Candie Paulsen, PhD

Pain is necessary for the survival of a species, however, pain can outlive its utility and become chronic and debilitating. It is estimated that 100 million Americans suffer from chronic pain, however, little progress has been made to develop new pain remedies beyond opiates and non-steroidal anti-inflammatory agents, the former of which harbor poor side effects and the risk of addiction. Indeed, the current opioid epidemic has been called the worst drug crisis in American history. Work in the Paulsen lab will be aimed at understanding the regulation and modulation of important pain signaling pathways with an eye towards identifying novel avenues for therapeutic intervention beyond opioids.

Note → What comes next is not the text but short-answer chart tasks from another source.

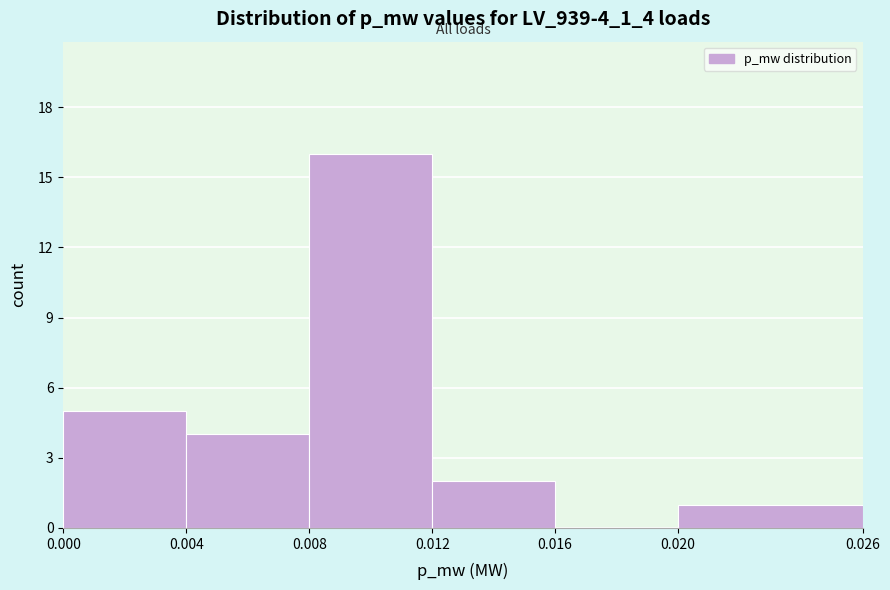

Reading left to right, transcribe this chart: for each bar, give the range it covers on the x-axis and its height. The values are not printed on the chart, so give them approximately, as read against the axis.

0.000 to 0.004: 5
0.004 to 0.008: 4
0.008 to 0.012: 16
0.012 to 0.016: 2
0.016 to 0.020: 0
0.020 to 0.026: 1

Pain is a fundamental protective mechanism initiated in response to harmful thermal, mechanical, or chemical stimuli that is necessary for survival of a species. When pain sensory neurons become hyper-sensitized, pain can outlive its protective utility and become chronic and debilitating. 100 million Americans suffer from chronic pain, yet, little progress has been made to develop new pain remedies beyond non-steroidal anti-inflammatory agents and opioids, which harbor significant side effects and the risk of addiction. The wasabi receptor, TRPA1, is a non-selective homotetrameric cation channel expressed in primary pain sensory neurons where its activation by diverse chemical irritants initiates pain signals and neurogenic inflammation. This central role of TRPA1 in initiating and enhancing pain signaling through neurogenic inflammation has deemed it a gatekeeper to the development of chronic pain and mark it a viable target for new pain therapeutics. Despite its importance, there is much we do not understand about how TRPA1 is regulated, how it becomes hyper-activated, and how hyper-activated TRPA1 uniquely contributes to the development of chronic pain. Our current research program focuses on determining how TRPA1 is regulated by proteins, lipids, and small molecules and how modifications to those regulatory mechanisms contribute to channel hypersensitivity and aberrant pain signaling. To answer these questions, we employ a multidisciplinary approach that includes chemical biology, molecular biology, protein biochemistry, ion channel electrophysiology, and single-particle electron cryo-microscopy.